Spiking neural networks (SNNs) represent a promising approach in machine learning, combining the hierarchical learning capabilities of deep neural networks with the energy efficiency of spike-based computations. Traditional end-to-end training of SNNs is often based on back-propagation, where weight updates are derived from gradients computed through the chain rule. However, this method encounters challenges due to its limited biological plausibility and inefficiencies on neuromorphic hardware. In this study, we introduce an alternative training approach for SNNs. Instead of using back-propagation, we leverage weight perturbation methods within a forward-mode gradient framework. Specifically, we perturb the weight matrix with a small noise term and estimate gradients by observing the changes in the network output. Experimental results on regression tasks, including solving various PDEs, show that our approach achieves competitive accuracy, suggesting its suitability for neuromorphic systems and potential hardware compatibility.

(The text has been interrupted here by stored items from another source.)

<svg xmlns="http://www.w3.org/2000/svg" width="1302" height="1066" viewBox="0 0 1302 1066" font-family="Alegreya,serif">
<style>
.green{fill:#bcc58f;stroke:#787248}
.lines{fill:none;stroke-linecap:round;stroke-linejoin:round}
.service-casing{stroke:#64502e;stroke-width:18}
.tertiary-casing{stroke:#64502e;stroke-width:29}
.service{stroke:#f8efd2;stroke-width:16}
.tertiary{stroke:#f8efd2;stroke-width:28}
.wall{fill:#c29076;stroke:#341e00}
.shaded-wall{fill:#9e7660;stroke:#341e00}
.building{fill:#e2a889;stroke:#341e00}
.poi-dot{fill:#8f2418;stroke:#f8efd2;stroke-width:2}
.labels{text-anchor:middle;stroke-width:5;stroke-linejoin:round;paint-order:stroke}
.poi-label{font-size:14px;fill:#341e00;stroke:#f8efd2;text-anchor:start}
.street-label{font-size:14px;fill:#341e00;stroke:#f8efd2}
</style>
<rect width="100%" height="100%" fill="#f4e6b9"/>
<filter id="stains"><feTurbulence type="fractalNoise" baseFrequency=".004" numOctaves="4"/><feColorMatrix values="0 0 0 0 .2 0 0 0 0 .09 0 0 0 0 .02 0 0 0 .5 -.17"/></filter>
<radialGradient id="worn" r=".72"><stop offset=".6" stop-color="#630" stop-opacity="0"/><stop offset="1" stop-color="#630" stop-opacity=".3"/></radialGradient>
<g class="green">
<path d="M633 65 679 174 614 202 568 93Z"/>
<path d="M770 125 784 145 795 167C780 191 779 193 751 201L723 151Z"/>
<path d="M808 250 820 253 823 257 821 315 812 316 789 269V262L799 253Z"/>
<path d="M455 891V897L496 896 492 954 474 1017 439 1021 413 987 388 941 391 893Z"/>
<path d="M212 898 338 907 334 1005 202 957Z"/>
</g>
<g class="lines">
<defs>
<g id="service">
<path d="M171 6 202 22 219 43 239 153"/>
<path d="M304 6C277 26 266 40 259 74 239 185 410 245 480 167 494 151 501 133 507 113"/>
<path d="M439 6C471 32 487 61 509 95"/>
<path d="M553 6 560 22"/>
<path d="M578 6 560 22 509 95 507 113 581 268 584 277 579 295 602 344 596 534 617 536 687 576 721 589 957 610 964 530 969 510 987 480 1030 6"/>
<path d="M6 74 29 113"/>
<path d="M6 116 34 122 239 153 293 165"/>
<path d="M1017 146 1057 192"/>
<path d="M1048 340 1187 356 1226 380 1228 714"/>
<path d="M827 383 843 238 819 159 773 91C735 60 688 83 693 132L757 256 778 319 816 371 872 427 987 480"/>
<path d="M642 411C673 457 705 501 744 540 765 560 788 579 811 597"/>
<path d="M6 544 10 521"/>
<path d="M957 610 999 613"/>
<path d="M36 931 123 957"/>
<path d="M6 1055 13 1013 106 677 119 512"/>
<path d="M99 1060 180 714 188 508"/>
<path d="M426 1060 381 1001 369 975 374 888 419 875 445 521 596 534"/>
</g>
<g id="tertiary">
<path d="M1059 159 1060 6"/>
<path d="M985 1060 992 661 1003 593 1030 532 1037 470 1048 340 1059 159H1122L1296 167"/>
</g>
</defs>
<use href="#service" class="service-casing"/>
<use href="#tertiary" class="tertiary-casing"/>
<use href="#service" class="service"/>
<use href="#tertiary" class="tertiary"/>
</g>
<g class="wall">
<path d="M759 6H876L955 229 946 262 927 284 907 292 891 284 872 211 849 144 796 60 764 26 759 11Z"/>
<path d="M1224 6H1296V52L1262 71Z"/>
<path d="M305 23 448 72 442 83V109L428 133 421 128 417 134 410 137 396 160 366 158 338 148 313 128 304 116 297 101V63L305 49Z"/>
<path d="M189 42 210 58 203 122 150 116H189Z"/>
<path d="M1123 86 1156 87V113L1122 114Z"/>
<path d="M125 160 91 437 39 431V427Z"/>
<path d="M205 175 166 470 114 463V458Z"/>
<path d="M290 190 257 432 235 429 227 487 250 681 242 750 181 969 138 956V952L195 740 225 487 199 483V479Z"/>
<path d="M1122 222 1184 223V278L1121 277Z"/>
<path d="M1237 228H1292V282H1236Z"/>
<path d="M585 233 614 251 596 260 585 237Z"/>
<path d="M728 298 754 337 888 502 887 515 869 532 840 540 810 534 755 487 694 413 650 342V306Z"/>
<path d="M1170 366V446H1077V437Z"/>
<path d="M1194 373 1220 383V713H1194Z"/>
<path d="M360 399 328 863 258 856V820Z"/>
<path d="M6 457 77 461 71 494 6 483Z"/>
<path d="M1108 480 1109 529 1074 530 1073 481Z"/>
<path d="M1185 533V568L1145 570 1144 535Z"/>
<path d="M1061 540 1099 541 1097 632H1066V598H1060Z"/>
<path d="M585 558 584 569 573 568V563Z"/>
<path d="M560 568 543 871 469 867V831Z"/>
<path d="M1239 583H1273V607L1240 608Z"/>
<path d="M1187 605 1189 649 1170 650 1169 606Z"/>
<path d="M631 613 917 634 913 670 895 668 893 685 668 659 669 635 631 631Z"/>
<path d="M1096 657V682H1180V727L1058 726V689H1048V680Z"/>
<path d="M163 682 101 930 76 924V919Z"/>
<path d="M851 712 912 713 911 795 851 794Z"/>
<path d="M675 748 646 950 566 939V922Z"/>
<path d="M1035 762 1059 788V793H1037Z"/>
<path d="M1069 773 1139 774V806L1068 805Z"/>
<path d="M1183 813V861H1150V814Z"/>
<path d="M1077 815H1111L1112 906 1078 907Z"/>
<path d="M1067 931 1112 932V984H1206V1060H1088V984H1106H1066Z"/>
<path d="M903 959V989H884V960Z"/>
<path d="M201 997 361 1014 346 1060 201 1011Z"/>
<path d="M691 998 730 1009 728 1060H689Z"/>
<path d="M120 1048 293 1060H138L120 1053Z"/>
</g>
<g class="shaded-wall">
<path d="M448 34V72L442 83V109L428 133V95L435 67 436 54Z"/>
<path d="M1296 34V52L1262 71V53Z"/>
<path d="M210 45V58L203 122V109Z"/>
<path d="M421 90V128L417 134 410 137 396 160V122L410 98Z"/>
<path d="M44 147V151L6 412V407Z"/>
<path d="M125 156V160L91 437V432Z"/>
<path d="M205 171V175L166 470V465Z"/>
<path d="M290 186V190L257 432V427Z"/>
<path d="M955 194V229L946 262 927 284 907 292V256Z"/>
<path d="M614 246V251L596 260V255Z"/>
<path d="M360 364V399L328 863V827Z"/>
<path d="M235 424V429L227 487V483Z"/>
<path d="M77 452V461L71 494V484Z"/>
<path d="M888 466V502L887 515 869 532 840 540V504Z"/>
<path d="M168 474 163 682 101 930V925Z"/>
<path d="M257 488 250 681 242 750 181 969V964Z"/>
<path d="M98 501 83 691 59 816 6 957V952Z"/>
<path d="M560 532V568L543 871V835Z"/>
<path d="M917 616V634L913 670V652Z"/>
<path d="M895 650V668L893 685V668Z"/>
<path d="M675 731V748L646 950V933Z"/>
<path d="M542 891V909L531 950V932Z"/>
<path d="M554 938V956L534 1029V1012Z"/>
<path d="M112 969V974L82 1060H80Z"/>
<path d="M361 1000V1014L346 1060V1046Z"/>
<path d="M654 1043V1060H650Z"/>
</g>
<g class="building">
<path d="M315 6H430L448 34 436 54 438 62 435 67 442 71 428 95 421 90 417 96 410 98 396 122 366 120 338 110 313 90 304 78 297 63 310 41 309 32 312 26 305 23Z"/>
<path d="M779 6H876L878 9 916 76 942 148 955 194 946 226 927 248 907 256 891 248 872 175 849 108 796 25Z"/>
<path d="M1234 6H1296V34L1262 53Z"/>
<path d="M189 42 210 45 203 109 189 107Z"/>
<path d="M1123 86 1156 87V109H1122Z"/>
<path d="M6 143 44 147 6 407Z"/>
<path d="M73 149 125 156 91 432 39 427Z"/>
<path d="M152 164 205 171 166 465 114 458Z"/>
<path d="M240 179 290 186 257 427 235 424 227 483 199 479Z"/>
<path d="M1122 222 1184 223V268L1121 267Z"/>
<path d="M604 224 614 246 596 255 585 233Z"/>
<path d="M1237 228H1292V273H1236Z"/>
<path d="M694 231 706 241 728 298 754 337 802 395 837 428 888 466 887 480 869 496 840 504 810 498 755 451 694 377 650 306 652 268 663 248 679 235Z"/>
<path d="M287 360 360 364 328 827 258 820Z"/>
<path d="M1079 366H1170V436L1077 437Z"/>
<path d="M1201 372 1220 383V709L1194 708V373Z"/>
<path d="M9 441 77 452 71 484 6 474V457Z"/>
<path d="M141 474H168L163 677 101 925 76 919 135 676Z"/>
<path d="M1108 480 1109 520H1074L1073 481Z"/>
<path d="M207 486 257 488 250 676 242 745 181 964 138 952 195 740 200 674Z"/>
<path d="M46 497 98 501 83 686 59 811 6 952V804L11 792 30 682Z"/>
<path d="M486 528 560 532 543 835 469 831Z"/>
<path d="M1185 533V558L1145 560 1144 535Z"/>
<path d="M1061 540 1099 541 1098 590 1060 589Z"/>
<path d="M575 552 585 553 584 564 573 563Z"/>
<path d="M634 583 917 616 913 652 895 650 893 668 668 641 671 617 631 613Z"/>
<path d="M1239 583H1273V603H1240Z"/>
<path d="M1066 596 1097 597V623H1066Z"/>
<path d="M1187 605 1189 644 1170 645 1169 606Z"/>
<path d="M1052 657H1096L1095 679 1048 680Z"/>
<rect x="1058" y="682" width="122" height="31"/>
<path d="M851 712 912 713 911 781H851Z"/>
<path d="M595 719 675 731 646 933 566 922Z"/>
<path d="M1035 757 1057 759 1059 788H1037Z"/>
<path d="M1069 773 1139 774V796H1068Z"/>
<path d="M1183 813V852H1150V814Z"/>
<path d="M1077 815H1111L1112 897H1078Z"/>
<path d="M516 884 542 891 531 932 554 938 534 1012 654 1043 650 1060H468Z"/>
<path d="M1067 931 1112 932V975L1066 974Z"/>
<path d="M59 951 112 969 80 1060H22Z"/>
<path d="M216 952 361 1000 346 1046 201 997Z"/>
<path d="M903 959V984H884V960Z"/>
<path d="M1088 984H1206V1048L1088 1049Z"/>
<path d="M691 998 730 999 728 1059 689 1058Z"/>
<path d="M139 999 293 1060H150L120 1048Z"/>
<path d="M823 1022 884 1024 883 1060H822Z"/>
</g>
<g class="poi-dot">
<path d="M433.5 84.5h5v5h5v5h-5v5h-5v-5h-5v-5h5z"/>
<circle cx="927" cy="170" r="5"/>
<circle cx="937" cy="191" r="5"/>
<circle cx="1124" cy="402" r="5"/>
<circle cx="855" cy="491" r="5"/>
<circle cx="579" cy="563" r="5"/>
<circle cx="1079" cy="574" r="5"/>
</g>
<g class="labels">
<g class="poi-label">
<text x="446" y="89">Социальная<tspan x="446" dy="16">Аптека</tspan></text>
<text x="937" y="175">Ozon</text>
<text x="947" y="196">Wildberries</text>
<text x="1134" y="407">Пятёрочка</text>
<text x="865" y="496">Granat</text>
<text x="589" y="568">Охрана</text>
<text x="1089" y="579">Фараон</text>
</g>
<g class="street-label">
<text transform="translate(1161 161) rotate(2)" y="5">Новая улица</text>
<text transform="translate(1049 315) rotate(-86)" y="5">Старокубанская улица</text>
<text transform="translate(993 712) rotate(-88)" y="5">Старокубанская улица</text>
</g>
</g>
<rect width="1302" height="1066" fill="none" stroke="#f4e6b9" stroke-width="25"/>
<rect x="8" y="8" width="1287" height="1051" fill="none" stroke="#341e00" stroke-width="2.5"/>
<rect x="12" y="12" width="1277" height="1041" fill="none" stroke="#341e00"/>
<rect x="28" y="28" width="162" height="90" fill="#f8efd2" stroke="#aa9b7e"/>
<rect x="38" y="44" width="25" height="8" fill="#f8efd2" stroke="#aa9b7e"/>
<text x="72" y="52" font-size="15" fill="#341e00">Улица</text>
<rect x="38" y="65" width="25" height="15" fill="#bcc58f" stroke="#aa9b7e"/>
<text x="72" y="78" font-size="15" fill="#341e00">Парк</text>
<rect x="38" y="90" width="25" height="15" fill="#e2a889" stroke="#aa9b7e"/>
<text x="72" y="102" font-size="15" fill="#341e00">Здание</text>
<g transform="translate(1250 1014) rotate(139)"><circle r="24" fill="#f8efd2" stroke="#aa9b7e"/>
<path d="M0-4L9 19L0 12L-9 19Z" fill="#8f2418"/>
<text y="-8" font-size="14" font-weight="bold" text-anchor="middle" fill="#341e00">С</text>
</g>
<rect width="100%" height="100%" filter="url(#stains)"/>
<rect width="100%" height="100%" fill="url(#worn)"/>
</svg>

翻译：脉冲神经网络（SNNs）作为机器学习中一种极具前景的方法，将深度神经网络的层次化学习能力与基于脉冲计算的高能效特性相结合。传统的SNNs端到端训练通常基于反向传播，其权重更新通过链式法则计算梯度得到。然而，该方法因生物合理性有限且在神经形态硬件上效率低下而面临挑战。本研究提出一种替代性的SNNs训练方法。我们摒弃反向传播，在前向模式梯度框架内采用权重扰动方法。具体而言，我们通过引入微小噪声项扰动权重矩阵，并通过观察网络输出的变化来估计梯度。在回归任务（包括求解多种偏微分方程）上的实验结果表明，该方法能达到具有竞争力的精度，表明其适用于神经形态系统并具备潜在的硬件兼容性。